Un revenu minimum garanti dix ans
Concernant le nombre de poulets au mètre carré, la filière Lët’z Poulet assure respecter une densité inférieure à la directive européenne de protection des poulets de chair (c’est-à-dire destinés à la consommation), laquelle permet d’entasser les poulets jusqu’à 42 kg/m². «Nous nous sommes limités à 33 kg/m²», indique le responsable qualité de la Provençale, Philippe Brulet. Sachant que les poulets sont abattus à 2 kilos, cela correspond à une quinzaine de bêtes environ.
Pas d’antibiotique en amont non plus pour la volaille, certifie le responsable qualité. «Les poussins sont soignés s’ils sont malades, mais il n’y a pas d’additifs préventifs». En outre, il ne sera pas procédé au broyage des poussins mâles comme cela a pu être constaté dans certaines filières de pontes. «Les poussins sont sexés à la naissance et les poulets sont destinés à la consommation, c’est donc différent. Nous gardons les mâles et les femelles», confirme-t-il.

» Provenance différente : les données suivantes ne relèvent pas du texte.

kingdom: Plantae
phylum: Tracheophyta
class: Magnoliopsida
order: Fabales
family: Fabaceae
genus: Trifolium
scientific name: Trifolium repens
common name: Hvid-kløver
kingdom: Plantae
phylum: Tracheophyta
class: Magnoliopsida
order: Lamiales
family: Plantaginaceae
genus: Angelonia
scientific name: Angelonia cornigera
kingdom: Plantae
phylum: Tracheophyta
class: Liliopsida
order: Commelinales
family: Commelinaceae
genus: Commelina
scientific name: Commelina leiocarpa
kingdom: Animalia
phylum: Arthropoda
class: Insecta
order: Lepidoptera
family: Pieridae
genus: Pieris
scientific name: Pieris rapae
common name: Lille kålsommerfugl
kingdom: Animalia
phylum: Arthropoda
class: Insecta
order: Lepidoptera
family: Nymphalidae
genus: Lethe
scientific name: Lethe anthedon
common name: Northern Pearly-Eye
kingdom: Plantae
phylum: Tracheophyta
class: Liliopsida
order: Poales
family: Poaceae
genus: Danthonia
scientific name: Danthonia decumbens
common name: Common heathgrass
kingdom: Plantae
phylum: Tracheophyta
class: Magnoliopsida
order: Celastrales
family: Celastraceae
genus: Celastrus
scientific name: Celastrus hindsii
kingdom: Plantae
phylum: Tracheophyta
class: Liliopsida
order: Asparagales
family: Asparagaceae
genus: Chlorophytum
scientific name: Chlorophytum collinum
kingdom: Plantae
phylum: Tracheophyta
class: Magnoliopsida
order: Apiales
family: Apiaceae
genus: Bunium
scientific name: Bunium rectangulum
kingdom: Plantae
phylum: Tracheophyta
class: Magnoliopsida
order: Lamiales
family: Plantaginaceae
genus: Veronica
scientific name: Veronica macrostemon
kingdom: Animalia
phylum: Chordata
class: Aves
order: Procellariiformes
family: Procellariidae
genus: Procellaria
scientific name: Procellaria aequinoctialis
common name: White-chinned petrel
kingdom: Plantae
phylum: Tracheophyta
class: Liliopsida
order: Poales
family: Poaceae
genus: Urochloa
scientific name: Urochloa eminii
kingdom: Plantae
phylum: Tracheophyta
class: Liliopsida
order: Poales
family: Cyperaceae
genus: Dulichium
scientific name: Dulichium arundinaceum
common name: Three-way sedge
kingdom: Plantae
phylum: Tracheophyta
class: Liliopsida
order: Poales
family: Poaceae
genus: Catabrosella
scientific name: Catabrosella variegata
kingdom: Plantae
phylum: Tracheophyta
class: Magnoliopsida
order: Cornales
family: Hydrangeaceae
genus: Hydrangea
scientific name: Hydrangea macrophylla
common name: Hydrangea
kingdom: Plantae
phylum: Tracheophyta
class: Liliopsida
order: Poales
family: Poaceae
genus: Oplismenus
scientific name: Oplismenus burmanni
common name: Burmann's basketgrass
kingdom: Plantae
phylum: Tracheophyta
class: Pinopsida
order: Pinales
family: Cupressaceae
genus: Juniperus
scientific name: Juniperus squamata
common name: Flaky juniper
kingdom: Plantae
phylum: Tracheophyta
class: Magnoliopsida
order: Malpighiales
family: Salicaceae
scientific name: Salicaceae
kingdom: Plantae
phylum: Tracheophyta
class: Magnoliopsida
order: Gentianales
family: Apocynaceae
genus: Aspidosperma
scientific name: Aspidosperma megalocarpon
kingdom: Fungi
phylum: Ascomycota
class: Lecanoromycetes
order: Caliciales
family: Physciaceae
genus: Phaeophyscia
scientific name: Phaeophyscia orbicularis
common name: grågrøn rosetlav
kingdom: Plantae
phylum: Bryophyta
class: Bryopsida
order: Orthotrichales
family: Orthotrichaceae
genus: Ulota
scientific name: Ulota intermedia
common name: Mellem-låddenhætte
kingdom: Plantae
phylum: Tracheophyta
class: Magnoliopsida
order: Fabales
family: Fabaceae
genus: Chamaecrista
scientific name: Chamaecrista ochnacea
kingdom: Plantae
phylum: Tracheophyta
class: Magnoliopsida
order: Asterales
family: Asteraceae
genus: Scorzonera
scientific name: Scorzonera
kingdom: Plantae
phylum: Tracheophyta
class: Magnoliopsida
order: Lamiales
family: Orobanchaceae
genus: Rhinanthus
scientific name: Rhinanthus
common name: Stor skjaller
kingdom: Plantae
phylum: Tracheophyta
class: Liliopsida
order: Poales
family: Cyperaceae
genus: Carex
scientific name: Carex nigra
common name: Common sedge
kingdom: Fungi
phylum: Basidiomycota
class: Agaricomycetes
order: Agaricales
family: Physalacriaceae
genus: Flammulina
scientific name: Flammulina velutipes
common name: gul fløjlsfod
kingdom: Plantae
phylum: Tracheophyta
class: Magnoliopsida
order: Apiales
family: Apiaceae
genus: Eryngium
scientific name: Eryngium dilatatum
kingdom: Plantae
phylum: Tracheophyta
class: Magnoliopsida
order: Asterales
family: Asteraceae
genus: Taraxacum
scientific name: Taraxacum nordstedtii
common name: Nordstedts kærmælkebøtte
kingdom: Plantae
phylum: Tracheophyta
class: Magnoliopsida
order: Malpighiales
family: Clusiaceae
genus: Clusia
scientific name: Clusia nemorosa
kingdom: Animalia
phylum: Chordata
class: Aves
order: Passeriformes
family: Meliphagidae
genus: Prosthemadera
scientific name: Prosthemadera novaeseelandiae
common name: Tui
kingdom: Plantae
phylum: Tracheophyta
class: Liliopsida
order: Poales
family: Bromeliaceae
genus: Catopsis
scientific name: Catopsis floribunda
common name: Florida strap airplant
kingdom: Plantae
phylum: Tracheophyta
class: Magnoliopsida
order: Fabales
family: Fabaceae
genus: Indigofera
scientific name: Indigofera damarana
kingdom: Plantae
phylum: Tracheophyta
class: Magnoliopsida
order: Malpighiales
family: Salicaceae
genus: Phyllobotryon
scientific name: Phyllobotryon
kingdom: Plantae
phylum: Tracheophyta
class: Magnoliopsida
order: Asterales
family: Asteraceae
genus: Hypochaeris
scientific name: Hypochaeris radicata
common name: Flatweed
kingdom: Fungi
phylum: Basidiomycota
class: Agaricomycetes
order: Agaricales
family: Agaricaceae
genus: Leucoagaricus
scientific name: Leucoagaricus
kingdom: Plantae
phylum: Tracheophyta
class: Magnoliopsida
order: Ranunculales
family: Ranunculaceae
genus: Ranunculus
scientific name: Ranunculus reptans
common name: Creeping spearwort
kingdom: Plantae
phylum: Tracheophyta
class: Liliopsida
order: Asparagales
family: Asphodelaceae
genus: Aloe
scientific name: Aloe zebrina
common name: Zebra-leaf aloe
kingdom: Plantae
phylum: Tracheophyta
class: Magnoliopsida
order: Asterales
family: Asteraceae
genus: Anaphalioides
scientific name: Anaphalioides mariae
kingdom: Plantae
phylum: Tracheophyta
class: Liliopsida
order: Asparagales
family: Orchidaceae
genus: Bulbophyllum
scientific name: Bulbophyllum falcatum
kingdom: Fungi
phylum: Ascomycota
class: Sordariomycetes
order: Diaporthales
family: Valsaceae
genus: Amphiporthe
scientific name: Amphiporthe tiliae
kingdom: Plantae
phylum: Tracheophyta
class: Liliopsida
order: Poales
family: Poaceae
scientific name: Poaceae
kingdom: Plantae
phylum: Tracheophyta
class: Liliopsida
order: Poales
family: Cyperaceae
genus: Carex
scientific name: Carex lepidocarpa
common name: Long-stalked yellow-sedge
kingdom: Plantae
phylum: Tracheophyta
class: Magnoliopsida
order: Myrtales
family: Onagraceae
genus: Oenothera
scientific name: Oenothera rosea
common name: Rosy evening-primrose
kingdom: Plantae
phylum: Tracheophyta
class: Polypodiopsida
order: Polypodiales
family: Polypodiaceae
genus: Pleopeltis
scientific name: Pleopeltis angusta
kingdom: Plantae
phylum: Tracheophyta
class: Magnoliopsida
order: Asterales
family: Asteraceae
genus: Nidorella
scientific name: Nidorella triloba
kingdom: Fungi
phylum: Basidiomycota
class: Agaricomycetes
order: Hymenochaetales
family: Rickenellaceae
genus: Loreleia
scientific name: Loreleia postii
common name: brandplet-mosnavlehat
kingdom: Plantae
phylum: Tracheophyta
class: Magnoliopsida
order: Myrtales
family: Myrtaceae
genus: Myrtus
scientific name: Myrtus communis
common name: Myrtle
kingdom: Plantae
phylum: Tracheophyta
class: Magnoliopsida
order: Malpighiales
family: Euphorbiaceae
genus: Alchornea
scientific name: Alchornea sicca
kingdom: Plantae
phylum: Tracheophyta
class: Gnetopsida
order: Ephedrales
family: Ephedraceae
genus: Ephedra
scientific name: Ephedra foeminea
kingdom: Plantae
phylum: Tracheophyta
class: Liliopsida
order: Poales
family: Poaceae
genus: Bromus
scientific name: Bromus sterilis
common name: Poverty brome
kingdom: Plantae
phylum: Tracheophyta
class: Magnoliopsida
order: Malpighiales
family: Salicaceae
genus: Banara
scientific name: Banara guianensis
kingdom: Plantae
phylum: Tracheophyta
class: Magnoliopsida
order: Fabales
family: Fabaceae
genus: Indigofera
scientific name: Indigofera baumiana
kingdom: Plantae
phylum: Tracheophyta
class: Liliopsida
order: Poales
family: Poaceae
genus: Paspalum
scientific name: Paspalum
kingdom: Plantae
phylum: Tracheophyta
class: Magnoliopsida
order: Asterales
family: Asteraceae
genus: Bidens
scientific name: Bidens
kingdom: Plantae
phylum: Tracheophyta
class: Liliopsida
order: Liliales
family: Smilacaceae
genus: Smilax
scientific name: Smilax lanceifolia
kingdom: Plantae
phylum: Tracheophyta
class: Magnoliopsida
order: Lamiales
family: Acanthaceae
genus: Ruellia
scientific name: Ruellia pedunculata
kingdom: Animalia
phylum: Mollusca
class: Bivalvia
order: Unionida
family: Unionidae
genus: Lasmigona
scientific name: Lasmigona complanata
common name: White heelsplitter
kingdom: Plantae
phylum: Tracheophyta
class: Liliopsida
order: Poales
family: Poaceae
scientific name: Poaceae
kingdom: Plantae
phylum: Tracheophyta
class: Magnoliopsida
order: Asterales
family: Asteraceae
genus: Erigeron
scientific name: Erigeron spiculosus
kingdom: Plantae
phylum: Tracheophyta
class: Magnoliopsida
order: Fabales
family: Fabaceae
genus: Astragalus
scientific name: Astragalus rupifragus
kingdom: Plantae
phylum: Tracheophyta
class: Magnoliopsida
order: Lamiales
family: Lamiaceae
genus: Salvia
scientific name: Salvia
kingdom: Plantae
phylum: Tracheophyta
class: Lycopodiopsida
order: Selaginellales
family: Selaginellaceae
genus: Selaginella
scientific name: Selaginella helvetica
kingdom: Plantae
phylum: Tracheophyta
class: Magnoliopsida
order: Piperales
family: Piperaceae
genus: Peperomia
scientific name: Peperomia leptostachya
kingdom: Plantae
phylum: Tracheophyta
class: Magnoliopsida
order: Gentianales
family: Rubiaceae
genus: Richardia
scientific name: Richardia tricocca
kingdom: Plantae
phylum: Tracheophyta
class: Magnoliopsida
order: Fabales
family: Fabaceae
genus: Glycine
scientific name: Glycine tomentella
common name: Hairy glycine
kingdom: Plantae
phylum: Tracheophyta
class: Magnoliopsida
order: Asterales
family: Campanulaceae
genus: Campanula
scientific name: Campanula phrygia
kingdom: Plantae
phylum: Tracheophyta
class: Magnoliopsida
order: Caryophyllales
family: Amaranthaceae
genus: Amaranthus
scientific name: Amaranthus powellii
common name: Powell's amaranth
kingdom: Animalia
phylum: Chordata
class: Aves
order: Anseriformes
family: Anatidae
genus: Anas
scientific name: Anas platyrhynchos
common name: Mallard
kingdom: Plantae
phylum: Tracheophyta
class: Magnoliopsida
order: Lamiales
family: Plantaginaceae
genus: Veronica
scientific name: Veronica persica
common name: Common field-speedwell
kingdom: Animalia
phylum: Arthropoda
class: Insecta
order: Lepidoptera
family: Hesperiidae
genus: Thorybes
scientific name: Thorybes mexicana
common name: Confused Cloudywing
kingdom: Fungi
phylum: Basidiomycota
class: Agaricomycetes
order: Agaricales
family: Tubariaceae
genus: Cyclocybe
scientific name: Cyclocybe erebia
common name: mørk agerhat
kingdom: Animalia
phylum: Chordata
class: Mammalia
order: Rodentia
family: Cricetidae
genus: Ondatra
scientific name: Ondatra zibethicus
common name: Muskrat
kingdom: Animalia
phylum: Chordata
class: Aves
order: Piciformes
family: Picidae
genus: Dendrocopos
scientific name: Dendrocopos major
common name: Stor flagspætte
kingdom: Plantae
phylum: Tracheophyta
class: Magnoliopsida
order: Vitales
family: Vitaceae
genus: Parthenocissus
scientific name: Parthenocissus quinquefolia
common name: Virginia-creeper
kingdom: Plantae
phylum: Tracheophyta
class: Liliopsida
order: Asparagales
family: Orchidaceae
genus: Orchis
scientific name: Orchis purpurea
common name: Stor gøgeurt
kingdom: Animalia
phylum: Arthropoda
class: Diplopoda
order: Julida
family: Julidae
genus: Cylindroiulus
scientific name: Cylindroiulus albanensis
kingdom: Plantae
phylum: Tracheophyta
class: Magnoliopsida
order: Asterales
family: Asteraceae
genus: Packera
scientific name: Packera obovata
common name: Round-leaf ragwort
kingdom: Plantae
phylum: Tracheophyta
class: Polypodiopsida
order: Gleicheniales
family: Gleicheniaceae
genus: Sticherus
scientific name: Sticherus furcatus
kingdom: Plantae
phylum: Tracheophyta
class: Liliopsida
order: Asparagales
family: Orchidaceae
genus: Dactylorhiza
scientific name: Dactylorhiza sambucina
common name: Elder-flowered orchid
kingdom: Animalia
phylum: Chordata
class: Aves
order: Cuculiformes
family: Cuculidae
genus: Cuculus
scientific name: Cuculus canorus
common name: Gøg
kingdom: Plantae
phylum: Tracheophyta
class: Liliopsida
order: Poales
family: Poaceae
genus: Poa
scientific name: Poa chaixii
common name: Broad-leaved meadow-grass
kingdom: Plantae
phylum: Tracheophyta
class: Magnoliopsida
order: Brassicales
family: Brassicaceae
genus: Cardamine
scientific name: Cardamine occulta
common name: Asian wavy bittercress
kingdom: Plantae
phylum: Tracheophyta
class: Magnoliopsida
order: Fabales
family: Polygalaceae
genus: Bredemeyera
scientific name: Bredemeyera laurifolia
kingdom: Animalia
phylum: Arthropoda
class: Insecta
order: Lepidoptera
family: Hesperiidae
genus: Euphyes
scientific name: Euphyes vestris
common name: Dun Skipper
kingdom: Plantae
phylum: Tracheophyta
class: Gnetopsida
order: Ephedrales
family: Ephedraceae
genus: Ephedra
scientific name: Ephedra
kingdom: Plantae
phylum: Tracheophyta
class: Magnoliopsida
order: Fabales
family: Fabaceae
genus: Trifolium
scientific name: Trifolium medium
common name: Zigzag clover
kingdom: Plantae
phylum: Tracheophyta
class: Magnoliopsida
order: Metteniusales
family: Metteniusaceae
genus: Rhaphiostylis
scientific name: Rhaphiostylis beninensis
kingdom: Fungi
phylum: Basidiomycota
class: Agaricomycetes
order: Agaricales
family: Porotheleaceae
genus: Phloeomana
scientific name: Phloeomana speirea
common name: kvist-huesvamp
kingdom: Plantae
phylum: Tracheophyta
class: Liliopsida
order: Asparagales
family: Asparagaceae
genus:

Mais surtout, cette coopération se veut garante d’une agriculture équitable, en assurant aux aviculteurs un revenu minimum pendant dix ans. C’est d’ailleurs ce qui a poussé Claude Thiry à se lancer dans l’aventure aux côtés de la Provençale. Ce fermier laitier a suivi une formation en ligne dispensée par l’Institut technique de l’aviculture (ITAVI) pour devenir aviculteur et participer au projet Lët’z Poulet. «C’est difficile en tant que cultivateur de gagner sa vie, on cherche donc toujours à se diversifier. Et ce partenariat garantit un revenu. Pour nous, c’est vraiment très important de mettre en avant les agriculteurs luxembourgeois, c’est quelque chose qu’on espérait depuis longtemps.»